[begin SOURCE RECORDS]

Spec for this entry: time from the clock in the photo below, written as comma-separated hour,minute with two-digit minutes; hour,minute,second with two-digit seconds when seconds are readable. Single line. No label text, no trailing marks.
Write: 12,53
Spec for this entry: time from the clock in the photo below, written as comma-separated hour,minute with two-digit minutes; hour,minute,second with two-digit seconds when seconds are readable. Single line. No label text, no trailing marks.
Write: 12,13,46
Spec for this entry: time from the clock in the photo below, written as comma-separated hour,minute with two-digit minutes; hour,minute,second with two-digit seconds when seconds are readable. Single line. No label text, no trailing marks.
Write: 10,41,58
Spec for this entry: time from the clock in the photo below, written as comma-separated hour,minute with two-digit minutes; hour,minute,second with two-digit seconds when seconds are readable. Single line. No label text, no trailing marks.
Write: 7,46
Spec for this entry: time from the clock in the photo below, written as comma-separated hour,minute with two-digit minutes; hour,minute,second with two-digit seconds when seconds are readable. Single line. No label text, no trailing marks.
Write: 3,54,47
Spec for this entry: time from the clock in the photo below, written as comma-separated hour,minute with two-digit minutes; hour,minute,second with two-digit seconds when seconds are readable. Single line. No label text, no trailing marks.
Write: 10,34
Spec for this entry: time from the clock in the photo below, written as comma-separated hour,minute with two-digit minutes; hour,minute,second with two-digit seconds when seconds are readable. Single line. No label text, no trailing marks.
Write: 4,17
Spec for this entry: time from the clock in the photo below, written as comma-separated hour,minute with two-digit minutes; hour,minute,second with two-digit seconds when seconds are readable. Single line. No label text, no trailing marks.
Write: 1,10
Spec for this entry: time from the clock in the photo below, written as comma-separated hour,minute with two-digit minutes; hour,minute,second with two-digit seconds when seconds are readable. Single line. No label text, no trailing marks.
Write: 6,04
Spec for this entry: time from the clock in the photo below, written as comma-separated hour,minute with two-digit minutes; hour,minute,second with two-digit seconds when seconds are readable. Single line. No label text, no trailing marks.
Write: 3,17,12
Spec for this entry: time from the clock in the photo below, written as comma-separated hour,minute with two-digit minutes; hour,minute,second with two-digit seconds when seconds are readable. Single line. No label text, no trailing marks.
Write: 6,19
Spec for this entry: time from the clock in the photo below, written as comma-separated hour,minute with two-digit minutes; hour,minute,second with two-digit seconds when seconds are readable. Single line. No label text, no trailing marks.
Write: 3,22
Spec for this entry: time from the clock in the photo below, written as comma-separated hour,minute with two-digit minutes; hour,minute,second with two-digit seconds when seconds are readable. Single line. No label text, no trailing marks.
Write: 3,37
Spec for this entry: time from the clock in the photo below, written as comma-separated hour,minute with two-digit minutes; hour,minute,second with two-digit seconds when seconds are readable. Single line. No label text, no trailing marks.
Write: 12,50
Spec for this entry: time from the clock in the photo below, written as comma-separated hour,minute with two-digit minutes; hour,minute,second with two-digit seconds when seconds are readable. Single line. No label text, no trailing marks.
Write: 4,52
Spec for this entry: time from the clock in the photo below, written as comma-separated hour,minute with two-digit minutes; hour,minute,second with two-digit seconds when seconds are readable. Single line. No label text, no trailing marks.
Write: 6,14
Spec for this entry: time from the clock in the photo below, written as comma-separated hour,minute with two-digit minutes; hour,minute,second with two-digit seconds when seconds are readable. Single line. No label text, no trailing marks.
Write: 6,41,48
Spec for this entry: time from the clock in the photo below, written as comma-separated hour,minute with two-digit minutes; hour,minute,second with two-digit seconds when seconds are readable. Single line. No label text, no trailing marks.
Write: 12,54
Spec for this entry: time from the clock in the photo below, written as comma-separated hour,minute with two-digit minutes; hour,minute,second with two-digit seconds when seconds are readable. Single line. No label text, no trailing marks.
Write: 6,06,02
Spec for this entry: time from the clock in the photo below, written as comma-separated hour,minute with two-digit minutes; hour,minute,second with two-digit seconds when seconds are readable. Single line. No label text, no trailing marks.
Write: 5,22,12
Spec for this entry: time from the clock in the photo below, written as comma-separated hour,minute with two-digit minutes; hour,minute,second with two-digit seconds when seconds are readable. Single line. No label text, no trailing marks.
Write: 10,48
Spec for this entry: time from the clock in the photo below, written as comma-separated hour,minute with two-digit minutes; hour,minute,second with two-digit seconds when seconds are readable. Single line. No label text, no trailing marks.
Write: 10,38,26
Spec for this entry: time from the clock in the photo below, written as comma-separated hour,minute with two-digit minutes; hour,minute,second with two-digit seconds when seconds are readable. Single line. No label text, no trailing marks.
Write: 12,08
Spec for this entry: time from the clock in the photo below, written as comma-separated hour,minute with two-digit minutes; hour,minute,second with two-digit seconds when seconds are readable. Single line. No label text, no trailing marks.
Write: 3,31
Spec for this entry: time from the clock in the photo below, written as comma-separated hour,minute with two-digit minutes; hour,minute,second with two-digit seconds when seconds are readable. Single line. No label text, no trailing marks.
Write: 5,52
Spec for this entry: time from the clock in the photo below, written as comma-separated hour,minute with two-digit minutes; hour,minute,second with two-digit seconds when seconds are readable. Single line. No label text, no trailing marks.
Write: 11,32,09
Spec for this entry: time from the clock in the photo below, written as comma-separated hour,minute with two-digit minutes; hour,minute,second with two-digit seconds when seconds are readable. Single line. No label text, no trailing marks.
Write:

[end SOURCE RECORDS]

• **PROMPT**
Revise the records from their start through the line that contains "Write: 7,46", inclusive, changing "comma-separated" to "comma-delimited" and keeping everything else the same. Give only those lines.

• **EXERCISE RESPONSE**
Spec for this entry: time from the clock in the photo below, written as comma-delimited hour,minute with two-digit minutes; hour,minute,second with two-digit seconds when seconds are readable. Single line. No label text, no trailing marks.
Write: 12,53
Spec for this entry: time from the clock in the photo below, written as comma-delimited hour,minute with two-digit minutes; hour,minute,second with two-digit seconds when seconds are readable. Single line. No label text, no trailing marks.
Write: 12,13,46
Spec for this entry: time from the clock in the photo below, written as comma-delimited hour,minute with two-digit minutes; hour,minute,second with two-digit seconds when seconds are readable. Single line. No label text, no trailing marks.
Write: 10,41,58
Spec for this entry: time from the clock in the photo below, written as comma-delimited hour,minute with two-digit minutes; hour,minute,second with two-digit seconds when seconds are readable. Single line. No label text, no trailing marks.
Write: 7,46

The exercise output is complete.